Segment Start: Record excerpts
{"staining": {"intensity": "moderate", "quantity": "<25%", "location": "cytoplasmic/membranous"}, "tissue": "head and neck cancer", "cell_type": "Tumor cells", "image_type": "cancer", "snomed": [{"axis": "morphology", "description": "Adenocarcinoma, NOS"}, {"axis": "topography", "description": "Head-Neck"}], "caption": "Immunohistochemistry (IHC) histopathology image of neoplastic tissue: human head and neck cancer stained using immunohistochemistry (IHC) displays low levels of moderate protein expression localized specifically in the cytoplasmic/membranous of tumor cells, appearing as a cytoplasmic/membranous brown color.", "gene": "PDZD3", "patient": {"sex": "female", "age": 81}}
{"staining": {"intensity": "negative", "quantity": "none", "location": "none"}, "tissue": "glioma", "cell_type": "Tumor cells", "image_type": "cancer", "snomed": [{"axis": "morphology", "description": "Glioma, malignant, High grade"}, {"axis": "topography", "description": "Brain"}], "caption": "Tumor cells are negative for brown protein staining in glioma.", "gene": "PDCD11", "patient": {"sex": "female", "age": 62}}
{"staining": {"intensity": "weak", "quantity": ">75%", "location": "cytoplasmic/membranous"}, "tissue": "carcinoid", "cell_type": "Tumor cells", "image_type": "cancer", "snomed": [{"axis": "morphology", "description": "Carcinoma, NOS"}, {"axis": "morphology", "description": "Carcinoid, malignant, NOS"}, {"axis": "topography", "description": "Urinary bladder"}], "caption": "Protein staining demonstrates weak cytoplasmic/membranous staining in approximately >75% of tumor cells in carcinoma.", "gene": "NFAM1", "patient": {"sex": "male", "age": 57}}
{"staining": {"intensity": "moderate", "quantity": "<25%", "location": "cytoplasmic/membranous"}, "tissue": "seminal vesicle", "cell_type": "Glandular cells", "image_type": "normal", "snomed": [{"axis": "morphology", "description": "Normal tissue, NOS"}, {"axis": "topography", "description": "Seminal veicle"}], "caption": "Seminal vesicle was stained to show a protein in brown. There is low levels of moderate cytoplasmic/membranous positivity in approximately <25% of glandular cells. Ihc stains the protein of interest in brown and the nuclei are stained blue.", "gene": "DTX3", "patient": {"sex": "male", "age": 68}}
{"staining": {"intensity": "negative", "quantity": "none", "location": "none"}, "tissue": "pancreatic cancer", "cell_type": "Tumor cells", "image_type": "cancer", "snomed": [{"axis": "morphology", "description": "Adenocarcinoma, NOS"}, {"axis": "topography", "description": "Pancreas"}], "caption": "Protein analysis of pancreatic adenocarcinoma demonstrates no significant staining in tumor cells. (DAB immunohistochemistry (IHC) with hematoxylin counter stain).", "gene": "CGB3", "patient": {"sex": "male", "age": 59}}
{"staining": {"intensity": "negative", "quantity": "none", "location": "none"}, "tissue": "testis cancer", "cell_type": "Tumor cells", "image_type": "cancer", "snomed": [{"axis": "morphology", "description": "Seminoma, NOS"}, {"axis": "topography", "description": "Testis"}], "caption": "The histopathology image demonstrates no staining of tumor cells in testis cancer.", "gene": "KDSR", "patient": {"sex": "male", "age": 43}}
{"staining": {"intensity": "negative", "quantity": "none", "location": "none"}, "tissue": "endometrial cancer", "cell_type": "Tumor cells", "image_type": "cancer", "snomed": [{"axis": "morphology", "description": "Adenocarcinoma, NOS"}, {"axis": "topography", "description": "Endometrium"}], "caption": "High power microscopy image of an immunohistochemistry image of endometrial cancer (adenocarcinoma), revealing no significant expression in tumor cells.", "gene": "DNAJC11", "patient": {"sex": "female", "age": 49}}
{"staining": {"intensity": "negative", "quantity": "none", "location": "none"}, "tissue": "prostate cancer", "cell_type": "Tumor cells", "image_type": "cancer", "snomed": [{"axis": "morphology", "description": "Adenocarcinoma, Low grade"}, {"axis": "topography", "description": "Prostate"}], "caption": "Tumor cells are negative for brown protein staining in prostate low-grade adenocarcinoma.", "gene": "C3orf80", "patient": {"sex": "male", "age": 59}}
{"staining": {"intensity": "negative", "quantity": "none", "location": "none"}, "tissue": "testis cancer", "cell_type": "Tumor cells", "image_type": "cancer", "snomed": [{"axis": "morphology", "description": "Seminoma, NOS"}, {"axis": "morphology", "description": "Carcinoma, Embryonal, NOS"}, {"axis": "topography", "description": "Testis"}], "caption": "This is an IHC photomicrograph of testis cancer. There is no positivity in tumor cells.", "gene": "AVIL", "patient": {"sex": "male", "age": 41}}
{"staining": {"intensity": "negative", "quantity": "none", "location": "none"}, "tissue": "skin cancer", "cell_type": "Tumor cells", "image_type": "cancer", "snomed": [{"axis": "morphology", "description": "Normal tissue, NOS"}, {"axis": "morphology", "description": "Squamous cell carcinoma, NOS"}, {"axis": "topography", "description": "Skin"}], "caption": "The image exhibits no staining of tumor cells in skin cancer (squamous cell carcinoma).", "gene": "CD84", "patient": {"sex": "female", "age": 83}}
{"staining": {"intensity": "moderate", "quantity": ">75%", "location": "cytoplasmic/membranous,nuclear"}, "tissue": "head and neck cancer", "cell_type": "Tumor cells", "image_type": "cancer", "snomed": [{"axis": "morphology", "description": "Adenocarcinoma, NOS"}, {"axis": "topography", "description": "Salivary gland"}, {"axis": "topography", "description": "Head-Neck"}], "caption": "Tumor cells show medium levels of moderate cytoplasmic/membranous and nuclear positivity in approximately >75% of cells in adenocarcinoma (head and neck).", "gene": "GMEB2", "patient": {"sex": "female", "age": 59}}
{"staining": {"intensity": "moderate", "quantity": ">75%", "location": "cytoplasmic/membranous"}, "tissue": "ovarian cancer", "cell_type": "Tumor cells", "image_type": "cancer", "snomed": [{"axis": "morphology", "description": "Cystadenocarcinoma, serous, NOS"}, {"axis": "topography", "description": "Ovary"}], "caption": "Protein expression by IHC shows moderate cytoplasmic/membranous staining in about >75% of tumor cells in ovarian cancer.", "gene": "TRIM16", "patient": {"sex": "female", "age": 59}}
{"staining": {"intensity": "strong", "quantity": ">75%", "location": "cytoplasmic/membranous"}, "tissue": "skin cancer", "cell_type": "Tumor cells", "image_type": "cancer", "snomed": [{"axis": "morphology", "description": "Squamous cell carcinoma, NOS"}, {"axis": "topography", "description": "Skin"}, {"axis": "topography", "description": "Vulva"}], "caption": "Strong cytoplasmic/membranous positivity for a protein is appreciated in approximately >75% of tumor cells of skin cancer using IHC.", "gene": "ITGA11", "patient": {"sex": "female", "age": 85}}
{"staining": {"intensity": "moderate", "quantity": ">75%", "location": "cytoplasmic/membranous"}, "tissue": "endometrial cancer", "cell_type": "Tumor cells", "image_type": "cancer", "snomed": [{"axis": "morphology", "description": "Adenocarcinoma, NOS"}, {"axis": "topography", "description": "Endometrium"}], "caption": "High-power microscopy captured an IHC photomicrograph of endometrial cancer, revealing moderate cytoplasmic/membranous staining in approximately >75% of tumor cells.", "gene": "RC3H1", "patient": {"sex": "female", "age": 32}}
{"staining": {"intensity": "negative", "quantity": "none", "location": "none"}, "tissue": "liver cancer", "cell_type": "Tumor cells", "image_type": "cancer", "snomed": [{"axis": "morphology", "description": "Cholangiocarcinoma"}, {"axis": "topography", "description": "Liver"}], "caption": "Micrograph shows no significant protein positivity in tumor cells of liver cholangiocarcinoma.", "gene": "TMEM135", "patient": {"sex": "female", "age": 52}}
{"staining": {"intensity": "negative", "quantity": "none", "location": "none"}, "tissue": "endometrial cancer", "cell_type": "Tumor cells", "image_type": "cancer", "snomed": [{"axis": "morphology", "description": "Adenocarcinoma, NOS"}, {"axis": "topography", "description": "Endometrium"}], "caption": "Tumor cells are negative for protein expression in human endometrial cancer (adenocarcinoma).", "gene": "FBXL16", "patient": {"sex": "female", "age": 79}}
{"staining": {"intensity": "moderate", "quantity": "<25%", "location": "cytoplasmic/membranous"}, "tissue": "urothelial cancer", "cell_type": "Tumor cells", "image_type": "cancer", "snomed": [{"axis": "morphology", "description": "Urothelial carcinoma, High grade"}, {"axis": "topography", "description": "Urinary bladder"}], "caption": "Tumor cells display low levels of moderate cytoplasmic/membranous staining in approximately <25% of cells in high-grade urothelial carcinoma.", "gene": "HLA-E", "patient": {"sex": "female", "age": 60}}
Segment End: Record excerpts
● Exercise instructions:
Repeat the entries above exactly, beginning at their first line and ending with the line that contains "staining demonstrates weak", with nothing added.

● Result of this task:
{"staining": {"intensity": "moderate", "quantity": "<25%", "location": "cytoplasmic/membranous"}, "tissue": "head and neck cancer", "cell_type": "Tumor cells", "image_type": "cancer", "snomed": [{"axis": "morphology", "description": "Adenocarcinoma, NOS"}, {"axis": "topography", "description": "Head-Neck"}], "caption": "Immunohistochemistry (IHC) histopathology image of neoplastic tissue: human head and neck cancer stained using immunohistochemistry (IHC) displays low levels of moderate protein expression localized specifically in the cytoplasmic/membranous of tumor cells, appearing as a cytoplasmic/membranous brown color.", "gene": "PDZD3", "patient": {"sex": "female", "age": 81}}
{"staining": {"intensity": "negative", "quantity": "none", "location": "none"}, "tissue": "glioma", "cell_type": "Tumor cells", "image_type": "cancer", "snomed": [{"axis": "morphology", "description": "Glioma, malignant, High grade"}, {"axis": "topography", "description": "Brain"}], "caption": "Tumor cells are negative for brown protein staining in glioma.", "gene": "PDCD11", "patient": {"sex": "female", "age": 62}}
{"staining": {"intensity": "weak", "quantity": ">75%", "location": "cytoplasmic/membranous"}, "tissue": "carcinoid", "cell_type": "Tumor cells", "image_type": "cancer", "snomed": [{"axis": "morphology", "description": "Carcinoma, NOS"}, {"axis": "morphology", "description": "Carcinoid, malignant, NOS"}, {"axis": "topography", "description": "Urinary bladder"}], "caption": "Protein staining demonstrates weak cytoplasmic/membranous staining in approximately >75% of tumor cells in carcinoma.", "gene": "NFAM1", "patient": {"sex": "male", "age": 57}}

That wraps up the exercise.